The IPO is timed to the launch of Cape Station in Utah, a 500-megawatt project that the company says will be the largest enhanced geothermal plant in the world when it begins delivering power later this year. Fervo has already signed long-term contracts with utilities and major cloud computing customers, and its valuation has been buoyed by the explosive electricity demand from AI data centers.

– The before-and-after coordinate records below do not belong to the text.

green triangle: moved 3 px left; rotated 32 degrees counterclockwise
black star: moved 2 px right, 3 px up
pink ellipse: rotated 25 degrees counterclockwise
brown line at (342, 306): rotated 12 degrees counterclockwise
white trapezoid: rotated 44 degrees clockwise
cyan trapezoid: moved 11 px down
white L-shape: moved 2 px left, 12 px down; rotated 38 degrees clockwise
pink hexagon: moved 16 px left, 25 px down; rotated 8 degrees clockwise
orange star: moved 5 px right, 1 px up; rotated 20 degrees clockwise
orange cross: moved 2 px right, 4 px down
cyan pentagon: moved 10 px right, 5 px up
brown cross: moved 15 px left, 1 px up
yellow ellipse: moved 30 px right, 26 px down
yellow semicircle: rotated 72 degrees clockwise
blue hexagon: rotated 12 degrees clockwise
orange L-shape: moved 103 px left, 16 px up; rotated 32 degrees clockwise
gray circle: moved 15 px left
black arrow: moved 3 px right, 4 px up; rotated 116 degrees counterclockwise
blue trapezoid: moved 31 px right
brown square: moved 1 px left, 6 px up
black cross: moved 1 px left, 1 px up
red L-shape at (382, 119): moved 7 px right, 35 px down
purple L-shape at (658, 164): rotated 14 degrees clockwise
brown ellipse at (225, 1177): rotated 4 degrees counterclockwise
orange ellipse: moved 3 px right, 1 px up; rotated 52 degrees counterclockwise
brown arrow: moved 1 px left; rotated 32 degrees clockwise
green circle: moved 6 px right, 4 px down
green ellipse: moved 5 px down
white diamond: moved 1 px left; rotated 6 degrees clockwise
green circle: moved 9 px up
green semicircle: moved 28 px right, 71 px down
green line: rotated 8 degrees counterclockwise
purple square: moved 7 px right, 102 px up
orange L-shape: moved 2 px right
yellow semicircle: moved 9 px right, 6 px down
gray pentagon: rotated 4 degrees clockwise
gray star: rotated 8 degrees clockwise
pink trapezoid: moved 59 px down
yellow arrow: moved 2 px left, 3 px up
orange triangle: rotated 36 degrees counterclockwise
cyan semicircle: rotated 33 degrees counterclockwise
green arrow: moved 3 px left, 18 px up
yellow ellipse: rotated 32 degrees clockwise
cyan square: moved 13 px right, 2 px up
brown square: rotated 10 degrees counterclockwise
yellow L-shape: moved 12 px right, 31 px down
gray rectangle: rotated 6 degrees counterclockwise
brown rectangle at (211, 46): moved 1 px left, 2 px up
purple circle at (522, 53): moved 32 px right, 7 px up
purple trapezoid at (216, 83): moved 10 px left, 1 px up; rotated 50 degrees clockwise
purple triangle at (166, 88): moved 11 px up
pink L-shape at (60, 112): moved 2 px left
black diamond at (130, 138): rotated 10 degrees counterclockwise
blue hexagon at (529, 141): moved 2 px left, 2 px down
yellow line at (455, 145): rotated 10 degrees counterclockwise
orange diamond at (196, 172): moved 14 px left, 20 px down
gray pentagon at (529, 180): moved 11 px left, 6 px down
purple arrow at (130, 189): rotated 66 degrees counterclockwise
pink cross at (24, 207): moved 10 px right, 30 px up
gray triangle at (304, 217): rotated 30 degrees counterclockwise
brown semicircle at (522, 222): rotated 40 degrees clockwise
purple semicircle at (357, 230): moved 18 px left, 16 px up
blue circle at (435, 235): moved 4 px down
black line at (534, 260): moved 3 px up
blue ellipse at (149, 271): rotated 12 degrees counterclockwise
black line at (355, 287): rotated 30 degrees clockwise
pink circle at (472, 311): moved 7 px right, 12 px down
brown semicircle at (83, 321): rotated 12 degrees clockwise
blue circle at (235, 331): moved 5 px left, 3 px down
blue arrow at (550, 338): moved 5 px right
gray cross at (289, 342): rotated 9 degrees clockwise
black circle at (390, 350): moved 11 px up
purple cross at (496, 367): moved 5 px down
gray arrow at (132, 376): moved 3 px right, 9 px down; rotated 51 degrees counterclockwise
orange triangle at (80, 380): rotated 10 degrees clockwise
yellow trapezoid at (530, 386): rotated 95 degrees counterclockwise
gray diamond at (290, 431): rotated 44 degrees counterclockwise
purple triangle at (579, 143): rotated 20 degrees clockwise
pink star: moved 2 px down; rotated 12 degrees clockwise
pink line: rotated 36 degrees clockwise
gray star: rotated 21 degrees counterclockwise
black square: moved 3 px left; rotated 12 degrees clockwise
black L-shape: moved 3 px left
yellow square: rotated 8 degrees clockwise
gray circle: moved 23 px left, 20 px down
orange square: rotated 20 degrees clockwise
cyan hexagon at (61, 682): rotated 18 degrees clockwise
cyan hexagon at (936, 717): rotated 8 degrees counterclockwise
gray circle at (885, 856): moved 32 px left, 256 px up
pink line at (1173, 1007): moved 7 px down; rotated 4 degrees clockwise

Wall Street analysts are treating the offering as a bellwether for the broader clean-tech sector after a quiet stretch for green IPOs. If Fervo prices well and trades up, expect a string of fellow next-generation energy companies — small modular reactor startups, fusion firms, advanced battery makers — to follow it onto public markets.
- roadshow
- A series of meetings where a company pitches its IPO to investors.
- ticker
- The short stock symbol used to identify a listed company.
- valuation
- The estimated total worth of a company.
- horizontal drilling
- A drilling method that turns the well sideways underground.
- reservoir
- An underground area that holds heat, water, or oil.
- megawatt
- A unit of electrical power equal to one million watts.
- utility
- A company that provides electricity, gas, or water.
- bellwether
- An indicator that signals what is likely to happen next.
Level 4 — Advanced
Fervo Energy has commenced the roadshow for what may prove the defining clean-energy IPO of 2026, marketing 55.5 million Class A shares at an indicative range of $21 to $24 ahead of an anticipated Nasdaq listing under the ticker FRVO. Pricing at the top of the band would deliver gross proceeds of roughly $1.33 billion and confer a fully diluted valuation of approximately $6.5 billion on the Houston-based startup — an order-of-magnitude leap from its prior private rounds and a clear vote of confidence in the commercial maturity of enhanced geothermal systems, or EGS.
Fervo's technological wager is essentially that the unconventional hydrocarbon revolution can be repurposed for baseload renewable electricity. Founders Tim Latimer and Jack Norbeck pair horizontal drilling, distributed fibre-optic acoustic and temperature sensing, and bespoke reservoir engineering to extract heat from previously uneconomic crystalline formations, generating round-the-clock, carbon-free power in geographies where conventional flash and binary geothermal could not compete. The forthcoming Cape Station in Utah, billed as the world's largest EGS plant at 500 MW, is the proof point underwriting the prospectus.
Demand-side dynamics are unusually favourable. The hyperscaler arms race in artificial intelligence has produced a structural electricity shortfall, with utilities and grid operators scrambling for firm, low-carbon supply that solar plus storage struggles to deliver across all hours. Fervo has converted that anxiety into a contracted backlog spanning hyperscale cloud customers and regulated utilities, materially de-risking the project finance underpinning its growth.
The market is treating FRVO as a bellwether less for geothermal specifically than for the broader cohort of next-generation energy issuers — small modular nuclear, fusion, long-duration storage, advanced grid hardware — that have queued behind it. A clean break-issue trade and a constructive aftermarket would unlock a backlog of clean-tech offerings; a sloppy debut, conversely, would be read as a signal that public-market patience for capital-intensive energy stories has limits even when the underlying technology works.
- fully diluted
- A valuation counting every potential share, including options and warrants.
- baseload
- The minimum, always-on level of demand on an electrical grid.
- unconventional
- Using newer, non-traditional methods, especially in oil and gas.
- hyperscaler
- A very large cloud computing company, such as AWS, Azure, or Google Cloud.
- prospectus
- A formal document a company files before issuing public shares.
- de-risk
- To reduce the chance that an investment fails.
- issuer
- A company that creates and sells new securities to investors.